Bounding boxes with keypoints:
---------------
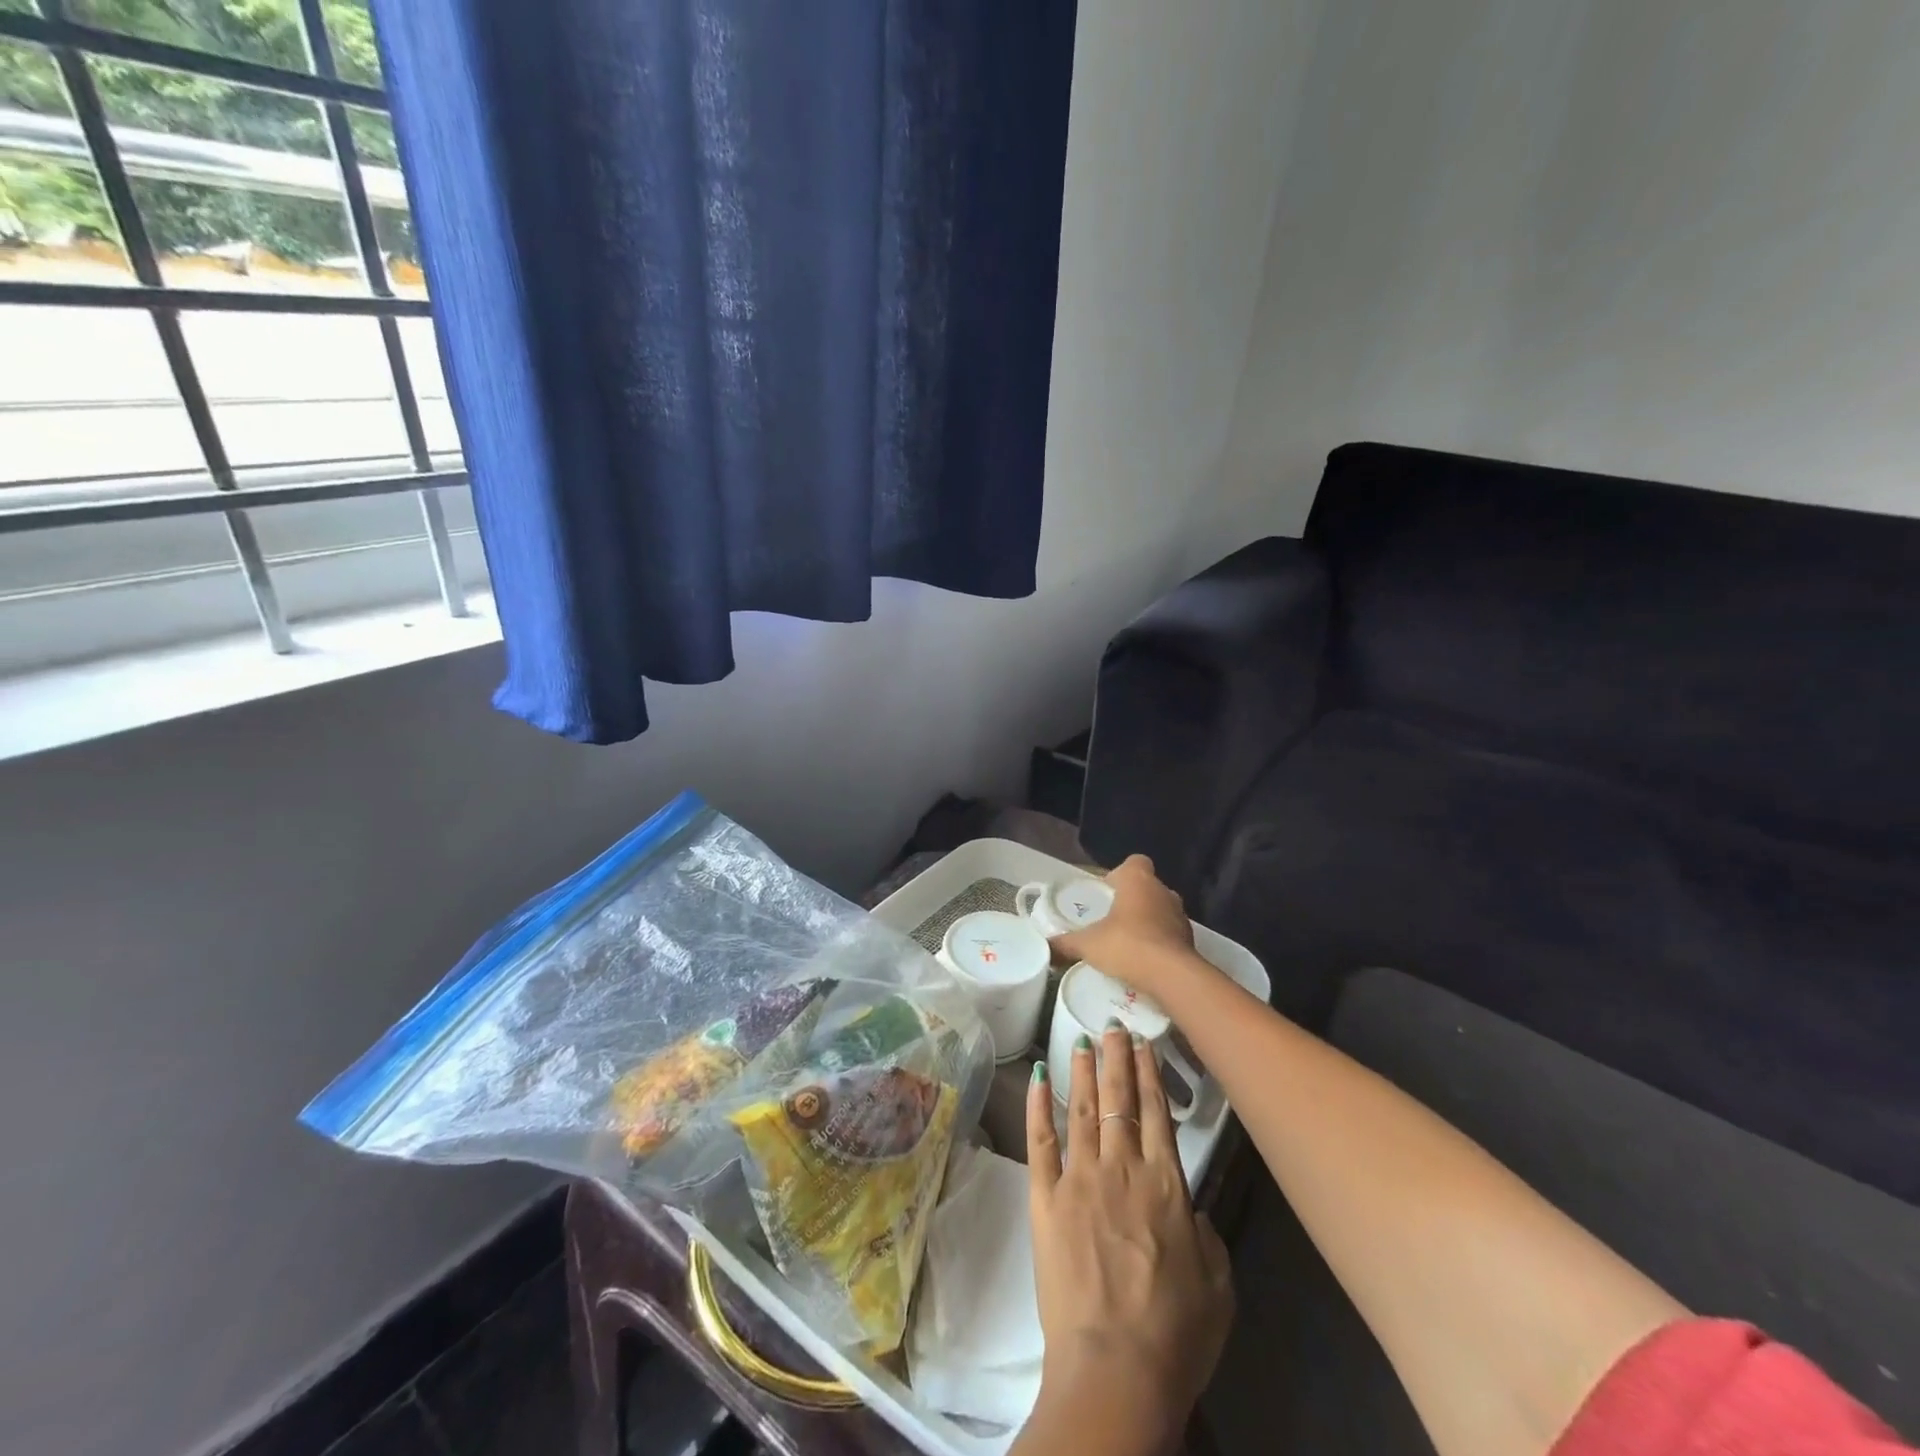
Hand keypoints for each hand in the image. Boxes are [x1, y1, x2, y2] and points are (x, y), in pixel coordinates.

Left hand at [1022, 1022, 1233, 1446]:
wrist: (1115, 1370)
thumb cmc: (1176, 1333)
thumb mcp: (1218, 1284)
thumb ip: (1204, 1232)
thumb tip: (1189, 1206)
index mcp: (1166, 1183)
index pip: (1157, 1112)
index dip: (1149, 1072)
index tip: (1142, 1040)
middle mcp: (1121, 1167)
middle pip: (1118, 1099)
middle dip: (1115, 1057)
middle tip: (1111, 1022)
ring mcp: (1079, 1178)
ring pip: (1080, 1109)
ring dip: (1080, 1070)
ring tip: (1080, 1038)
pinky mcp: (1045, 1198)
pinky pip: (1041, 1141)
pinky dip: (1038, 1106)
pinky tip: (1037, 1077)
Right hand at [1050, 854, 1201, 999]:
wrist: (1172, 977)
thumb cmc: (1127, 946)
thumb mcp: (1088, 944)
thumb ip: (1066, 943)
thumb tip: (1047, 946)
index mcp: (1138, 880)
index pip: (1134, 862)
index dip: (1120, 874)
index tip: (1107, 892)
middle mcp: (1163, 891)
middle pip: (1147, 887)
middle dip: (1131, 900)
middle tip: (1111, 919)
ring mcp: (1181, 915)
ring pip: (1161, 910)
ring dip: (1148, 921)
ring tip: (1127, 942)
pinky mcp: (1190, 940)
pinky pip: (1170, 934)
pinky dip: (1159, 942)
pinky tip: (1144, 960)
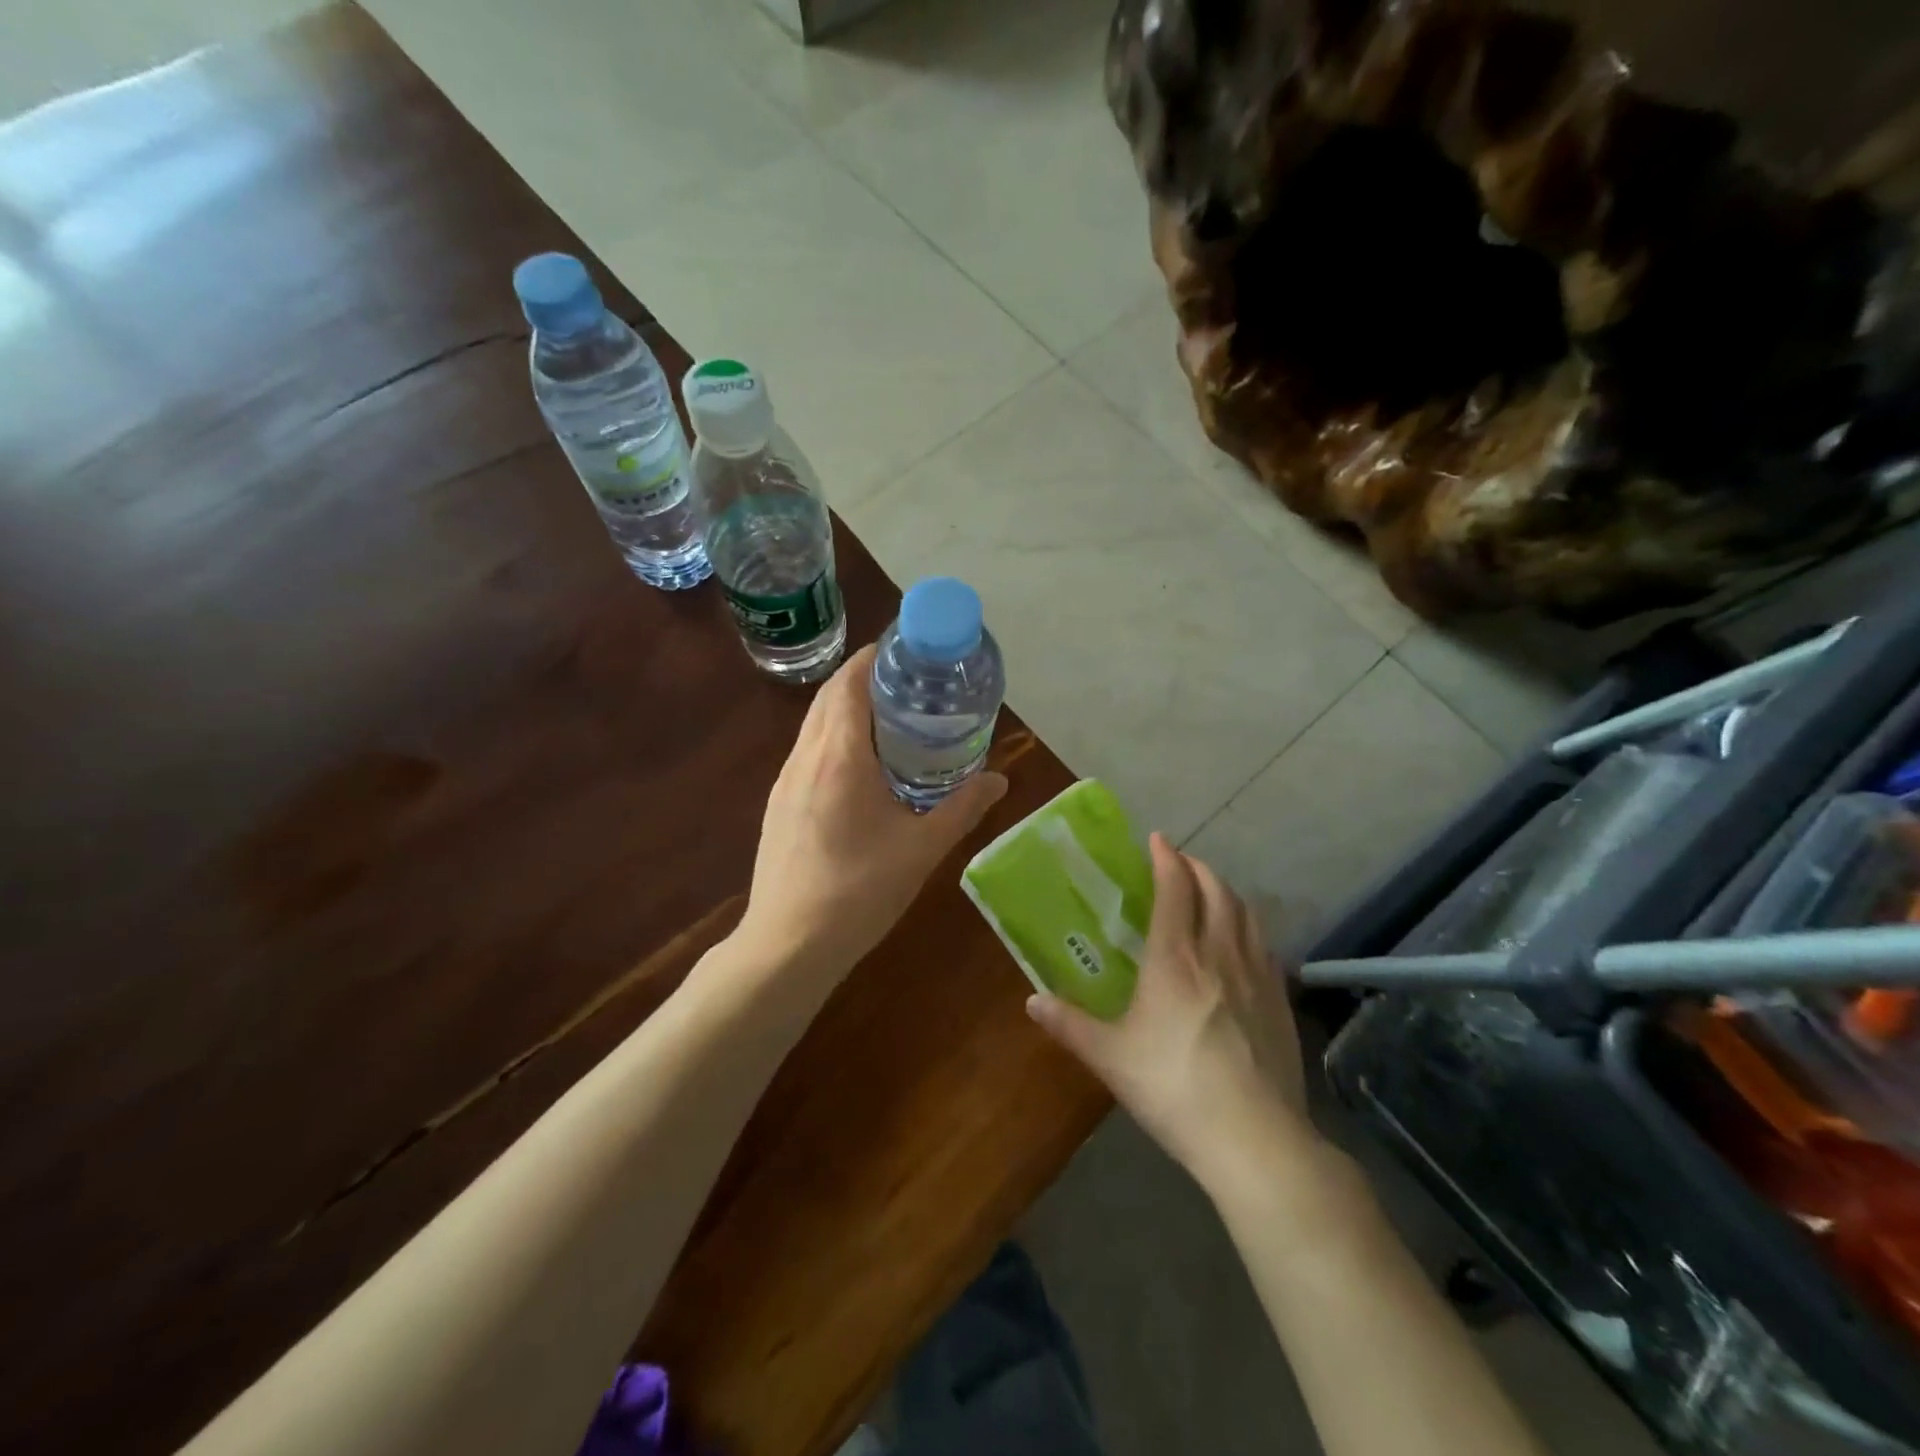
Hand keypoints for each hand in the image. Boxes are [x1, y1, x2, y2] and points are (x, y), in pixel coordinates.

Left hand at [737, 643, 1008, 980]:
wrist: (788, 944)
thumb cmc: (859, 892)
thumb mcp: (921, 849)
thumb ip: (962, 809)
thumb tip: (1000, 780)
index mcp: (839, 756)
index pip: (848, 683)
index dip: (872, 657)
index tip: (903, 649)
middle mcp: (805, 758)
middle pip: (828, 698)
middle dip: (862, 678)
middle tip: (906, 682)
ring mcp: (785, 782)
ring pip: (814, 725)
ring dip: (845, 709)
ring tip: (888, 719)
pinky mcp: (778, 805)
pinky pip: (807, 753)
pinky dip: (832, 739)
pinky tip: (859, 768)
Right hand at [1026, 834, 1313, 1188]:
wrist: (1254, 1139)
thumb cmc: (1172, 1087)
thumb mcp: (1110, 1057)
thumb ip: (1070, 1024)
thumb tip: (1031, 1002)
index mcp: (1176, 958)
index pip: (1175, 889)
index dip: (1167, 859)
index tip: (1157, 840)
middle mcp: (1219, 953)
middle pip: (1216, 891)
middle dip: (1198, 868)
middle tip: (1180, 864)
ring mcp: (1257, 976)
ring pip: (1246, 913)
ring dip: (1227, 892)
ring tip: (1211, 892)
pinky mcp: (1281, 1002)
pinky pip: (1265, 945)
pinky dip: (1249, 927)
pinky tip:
---------------
__YOUR TASK__: Return, unchanged, the run of lines above that opens with the line containing "middle pip: (1118, 1099)" and closes with the line containing "pinky dip: (1159, 942)". Include both.

__EXPECTED OUTPUT__:
middle pip: (1118, 1099)
middle dip: (1115, 1057)
middle tip: (1111, 1022)
ring mcp: (1079, 1178)
ring pip: (1080, 1109)
ring dip: (1080, 1070)
ring tip: (1080, 1038)
pinky mcp: (1045, 1198)
pinky pip: (1041, 1141)
pinky dip: (1038, 1106)
pinky tip: (1037, 1077)
Right hand at [1050, 854, 1201, 999]:
wrist: (1172, 977)
thumb cmc: (1127, 946)
thumb mcp: (1088, 944)
thumb ip: (1066, 943)
thumb tip: (1047, 946)
index mcp: (1138, 880)
index pip: (1134, 862)
index dip: (1120, 874)
index tip: (1107, 892)
middle mcp: (1163, 891)
middle pip: (1147, 887)
middle dip: (1131, 900)
middle tip: (1111, 919)
ring mcp: (1181, 915)
ring pip: (1161, 910)
ring dip: (1148, 921)
ring tip: (1127, 942)
pinky mcp: (1190, 940)
pinky pip: (1170, 934)
pinky dip: (1159, 942)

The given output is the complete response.